Korona Kielce po porażce z Lechem Poznań 0:3 wciąż musi drżeć o utrzymanie w PKO BP Ekstraklasie. „Żółto-czerwoni” (38 punktów) mają co prawda przewagę trzech punktów nad Śląskiem Wrocław (35 punktów) i jednego nad Wisłą Płock (37 punktów), ale te drużyny mecze 31. kolejki rozegrają dopiero w niedzielę. Wiele wskazuje na to, że losy pozostania w piłkarskiej elicie rozstrzygną się w ostatniej serii spotkań.
– Wiemy w jakiej sytuacji znajdujemy się od początku rundy rewanżowej. To zagrożenie degradacją nie jest nam obce. Co tydzień zmagamy się z presją i stajemy przed kolejnymi wyzwaniami. Zostało nam siedem dni ciężkiej pracy i musimy ten okres zakończyć dobrym meczem. Mocno wierzę w zespół i w to, że założony cel osiągniemy – stwierdził trener kielczan Kamil Kuzera.

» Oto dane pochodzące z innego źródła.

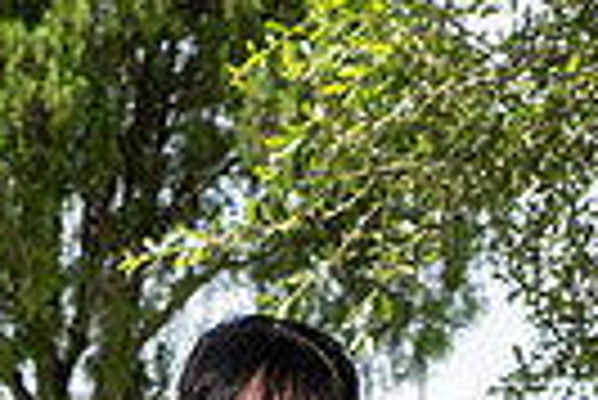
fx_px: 3143
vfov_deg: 6.9
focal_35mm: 189
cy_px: 926
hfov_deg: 10.9
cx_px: 247
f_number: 6.3
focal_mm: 56
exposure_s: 1/400
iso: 250
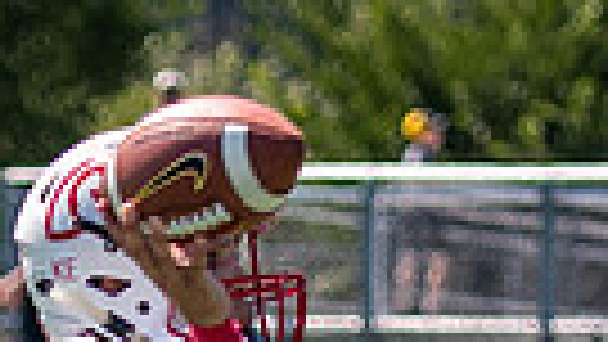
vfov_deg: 1.4
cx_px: 104
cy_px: 866
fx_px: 14125
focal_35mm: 876
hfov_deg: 2.5
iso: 160
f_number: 2.8
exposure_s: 1/2000
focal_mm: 95
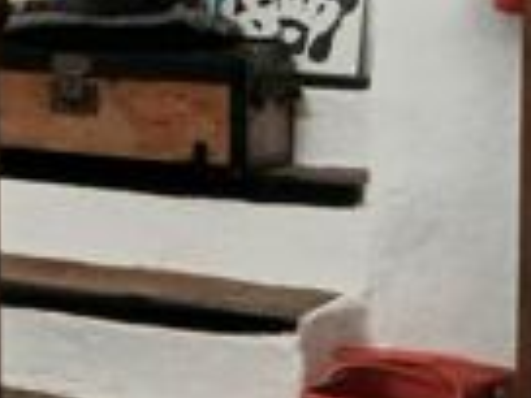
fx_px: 2071
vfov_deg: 10.8
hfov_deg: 11.6
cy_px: -66
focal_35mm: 135
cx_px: -806
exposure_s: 1/33.3
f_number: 1.8
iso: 200
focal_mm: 3.98
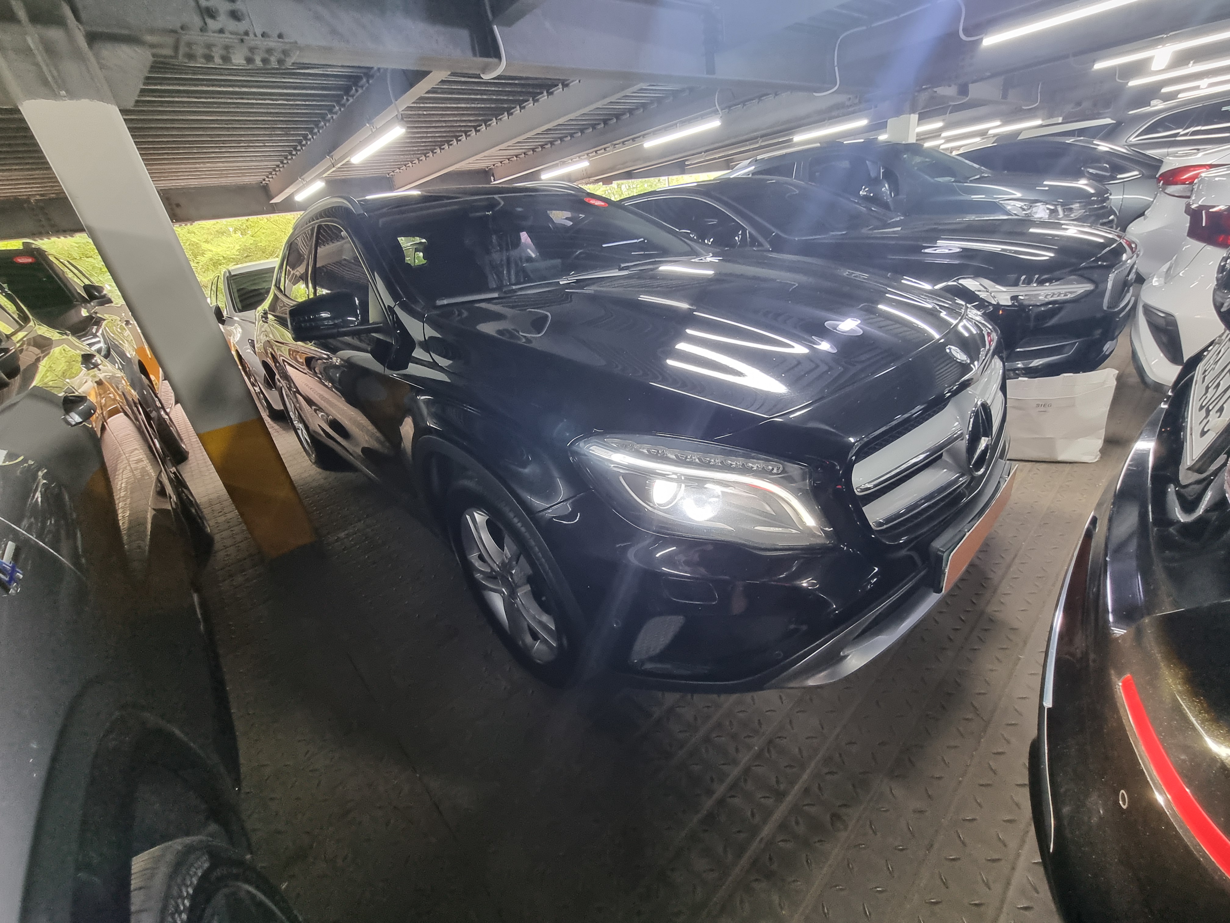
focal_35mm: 13
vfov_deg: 89.9
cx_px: 615
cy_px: 462
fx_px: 462
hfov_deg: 106.2
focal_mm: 2.2
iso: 320
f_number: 2.2
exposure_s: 1/40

W niedzielę (21 maja) Śląsk Wrocław zmierzy się przed własną publicznością ze zdegradowaną już Miedzią Legnica, a Wisła Płock, także u siebie, z nowym mistrzem Polski Rakowem Częstochowa. W ostatniej kolejce walczące o utrzymanie zespoły zagrają na wyjazdach – Korona z Widzewem Łódź, Śląsk z Legią Warszawa, a Wisła z Cracovią.
Teoretycznie niepewne utrzymania są również Stal Mielec i Jagiellonia Białystok, które mają na koncie po 40 punktów. Drużyna z Podkarpacia przegrała w piątek w Lubinie z Zagłębiem 0:2, a w ostatniej kolejce zmierzy się na własnym stadionie z Wartą Poznań. Ekipa z Podlasia w sobotę podejmie Cracovię, a na koniec sezonu zagra w Poznaniu z Lechem.